Count the lines in the rows below that contain the string "region", matching case exactly. Reply with the number alone.

_Entries supplied_.
· · · ·

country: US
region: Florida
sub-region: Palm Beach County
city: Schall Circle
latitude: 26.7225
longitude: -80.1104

· · · ·

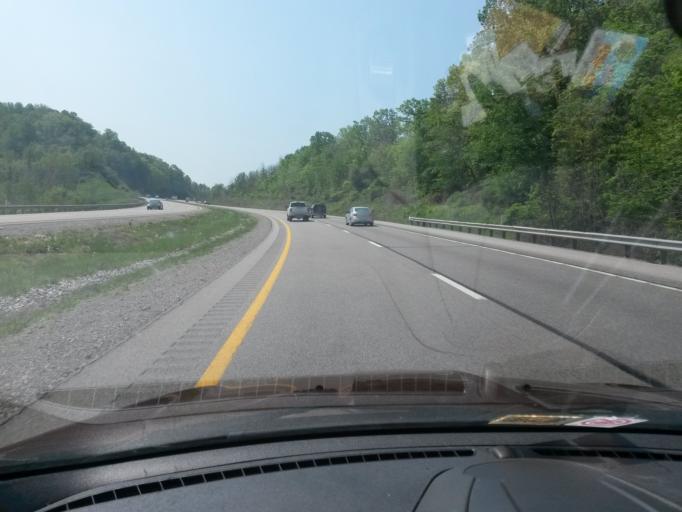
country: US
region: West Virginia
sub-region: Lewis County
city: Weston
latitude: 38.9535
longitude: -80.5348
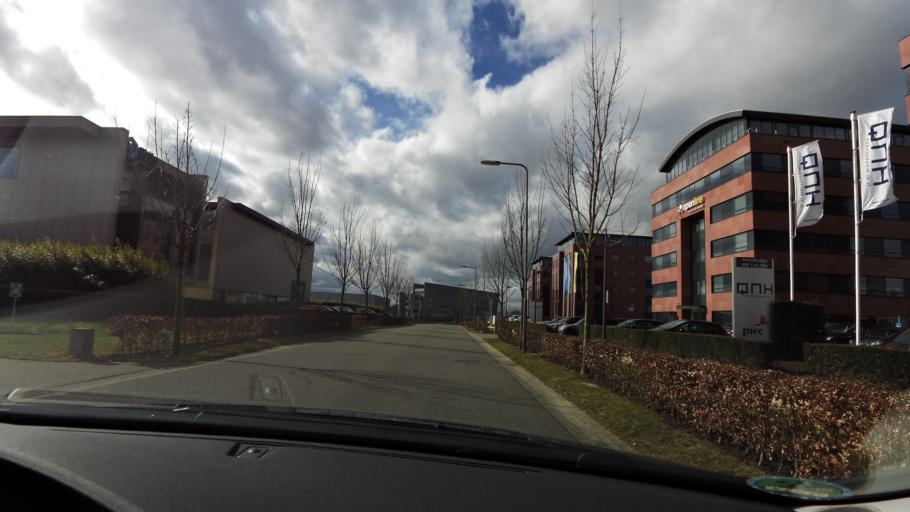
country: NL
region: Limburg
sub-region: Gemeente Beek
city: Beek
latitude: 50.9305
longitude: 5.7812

· · · ·

_Written response_. 6